This prayer returned today. It’s from Wendell Berry’s collection of Sabbath poems, from the book “Given.”
Teach me work that honours Thy work,
the true economies of goods and words,
to make my arts compatible
with the songs of local birds.
Teach me patience beyond work
and, beyond patience, the blest
Sabbath of Thy unresting love
which lights all things and gives rest.
Cold rain, the repose of late flowering lilies, leaves gathering on the ground, the cocoon of today’s coat, the one I haven’t worn since last winter—and it’s easy to sense the coming season of dormancy.
Weather still prescribes: familiar signs outlining a form, usually leaving us to fill it in.

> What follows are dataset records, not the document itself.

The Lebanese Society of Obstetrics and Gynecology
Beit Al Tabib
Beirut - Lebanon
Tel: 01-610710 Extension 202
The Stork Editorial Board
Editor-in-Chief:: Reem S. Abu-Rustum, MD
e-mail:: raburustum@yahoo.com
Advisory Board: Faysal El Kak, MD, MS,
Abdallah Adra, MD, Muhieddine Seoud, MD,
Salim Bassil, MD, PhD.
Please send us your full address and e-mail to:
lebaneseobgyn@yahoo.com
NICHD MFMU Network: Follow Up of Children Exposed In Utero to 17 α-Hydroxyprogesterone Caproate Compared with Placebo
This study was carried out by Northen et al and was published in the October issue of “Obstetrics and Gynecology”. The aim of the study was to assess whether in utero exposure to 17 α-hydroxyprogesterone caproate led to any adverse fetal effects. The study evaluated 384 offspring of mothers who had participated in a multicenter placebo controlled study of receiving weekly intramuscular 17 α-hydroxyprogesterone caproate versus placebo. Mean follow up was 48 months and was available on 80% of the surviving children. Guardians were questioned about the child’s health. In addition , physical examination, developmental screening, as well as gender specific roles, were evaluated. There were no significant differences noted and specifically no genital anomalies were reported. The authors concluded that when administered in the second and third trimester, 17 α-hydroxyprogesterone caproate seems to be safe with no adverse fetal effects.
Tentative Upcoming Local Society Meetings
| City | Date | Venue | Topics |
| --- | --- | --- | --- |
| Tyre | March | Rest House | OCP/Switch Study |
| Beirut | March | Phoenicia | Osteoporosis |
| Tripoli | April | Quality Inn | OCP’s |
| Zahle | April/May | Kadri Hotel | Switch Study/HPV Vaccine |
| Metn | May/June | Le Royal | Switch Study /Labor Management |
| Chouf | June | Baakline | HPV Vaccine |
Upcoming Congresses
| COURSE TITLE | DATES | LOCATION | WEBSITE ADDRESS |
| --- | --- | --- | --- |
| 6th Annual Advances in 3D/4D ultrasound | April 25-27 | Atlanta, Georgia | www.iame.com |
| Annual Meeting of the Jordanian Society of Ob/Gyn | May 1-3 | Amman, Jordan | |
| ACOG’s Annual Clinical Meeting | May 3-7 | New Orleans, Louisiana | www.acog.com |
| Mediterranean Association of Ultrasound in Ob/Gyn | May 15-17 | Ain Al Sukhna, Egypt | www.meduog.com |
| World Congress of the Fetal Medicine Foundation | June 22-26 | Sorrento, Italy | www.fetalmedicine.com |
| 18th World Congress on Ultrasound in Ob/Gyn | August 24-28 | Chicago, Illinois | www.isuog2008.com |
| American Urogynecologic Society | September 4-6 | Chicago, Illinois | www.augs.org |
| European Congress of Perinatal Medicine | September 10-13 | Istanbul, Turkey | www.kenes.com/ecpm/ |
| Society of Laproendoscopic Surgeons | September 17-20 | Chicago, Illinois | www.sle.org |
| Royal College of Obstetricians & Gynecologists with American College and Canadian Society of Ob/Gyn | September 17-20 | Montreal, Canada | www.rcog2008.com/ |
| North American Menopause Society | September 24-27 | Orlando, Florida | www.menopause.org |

And through the day, it’s an item we contend with more than listen to.
Too often it’s an outside-object I either resent or ignore. Too often, I have not made myself available to the signals, or compatible to its primeval messengers. For this, one seems to need a discipline. Something like a Sabbath.
I have friends who practice the Sabbath. They bookmark that weekly stretch of time as best they can, and rest—rest emphatically, intentionally. I imagine it, a mindful dormancy.

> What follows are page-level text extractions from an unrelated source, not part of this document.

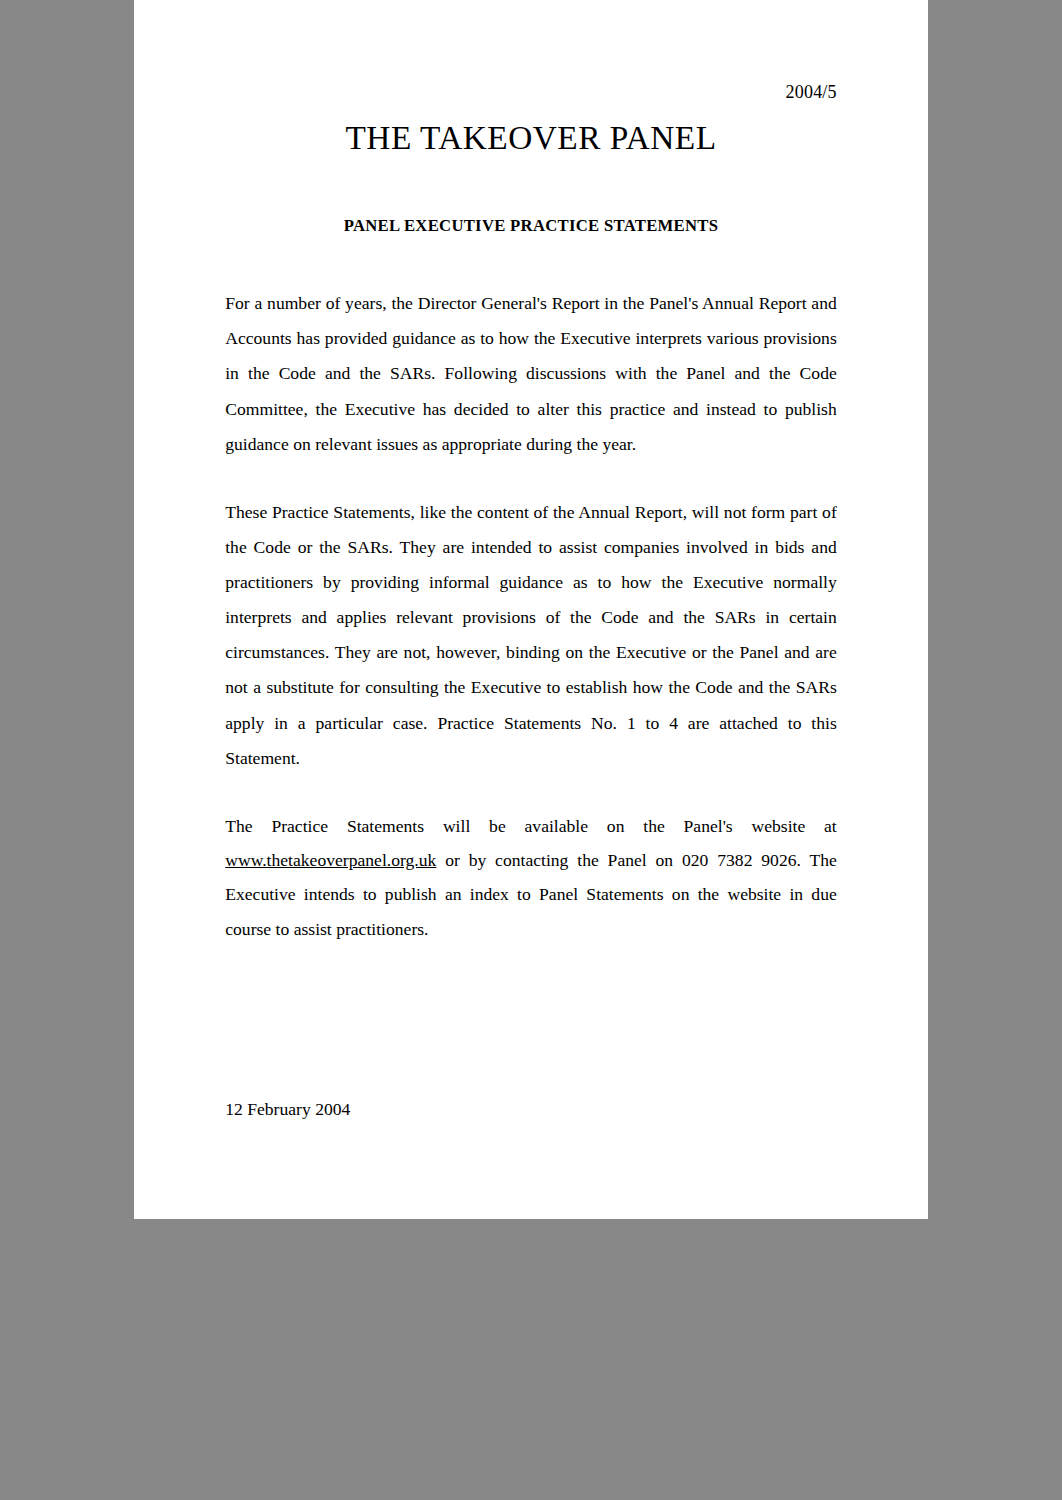2004/5
THE TAKEOVER PANEL
PANEL EXECUTIVE PRACTICE STATEMENTS
For a number of years, the Director General's Report in the Panel's Annual Report and Accounts has provided guidance as to how the Executive interprets various provisions in the Code and the SARs. Following discussions with the Panel and the Code Committee, the Executive has decided to alter this practice and instead to publish guidance on relevant issues as appropriate during the year.
These Practice Statements, like the content of the Annual Report, will not form part of the Code or the SARs. They are intended to assist companies involved in bids and practitioners by providing informal guidance as to how the Executive normally interprets and applies relevant provisions of the Code and the SARs in certain circumstances. They are not, however, binding on the Executive or the Panel and are not a substitute for consulting the Executive to establish how the Code and the SARs apply in a particular case. Practice Statements No. 1 to 4 are attached to this Statement.
The Practice Statements will be available on the Panel's website at www.thetakeoverpanel.org.uk or by contacting the Panel on 020 7382 9026. The Executive intends to publish an index to Panel Statements on the website in due course to assist practitioners.
12 February 2004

It’s a way too, I suspect, to be taught patience. At least to see the necessity of moving with patience, toward ourselves and with others, without which the rooms of our lives fill with flies.

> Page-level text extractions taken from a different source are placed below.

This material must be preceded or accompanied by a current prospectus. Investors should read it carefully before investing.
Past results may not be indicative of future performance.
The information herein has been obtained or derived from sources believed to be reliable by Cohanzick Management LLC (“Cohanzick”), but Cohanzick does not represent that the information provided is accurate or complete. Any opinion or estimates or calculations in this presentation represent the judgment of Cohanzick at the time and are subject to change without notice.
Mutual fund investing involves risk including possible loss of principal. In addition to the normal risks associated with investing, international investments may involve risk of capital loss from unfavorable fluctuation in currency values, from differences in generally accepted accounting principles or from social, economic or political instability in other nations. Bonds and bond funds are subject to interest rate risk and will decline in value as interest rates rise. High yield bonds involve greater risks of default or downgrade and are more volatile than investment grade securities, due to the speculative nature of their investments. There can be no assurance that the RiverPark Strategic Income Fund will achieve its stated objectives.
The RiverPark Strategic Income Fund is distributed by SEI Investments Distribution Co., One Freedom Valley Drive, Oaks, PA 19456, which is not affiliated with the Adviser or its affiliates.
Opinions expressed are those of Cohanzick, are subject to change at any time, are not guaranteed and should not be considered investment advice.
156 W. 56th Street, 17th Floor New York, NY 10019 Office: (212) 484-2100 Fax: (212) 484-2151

And it’s a path, perhaps, for going beyond patience to a deeper rest—a place of mental rest and repose—that has no quarrel with recreation but simply waits for it to abate, so something can shine into the darkness, and the darkness may comprehend it.
Buried within us is a natural grace, a rhythm we once plainly shared with birds, grasses, leaves. A rhythm that keeps our antennae up to the tempo of moons, the songs of seasons, the liturgy of solstice. And keeps us in wonder at the impossibility of everything around us. The kind of wonder that plays on the porch of eternity, at the doorstep of Love.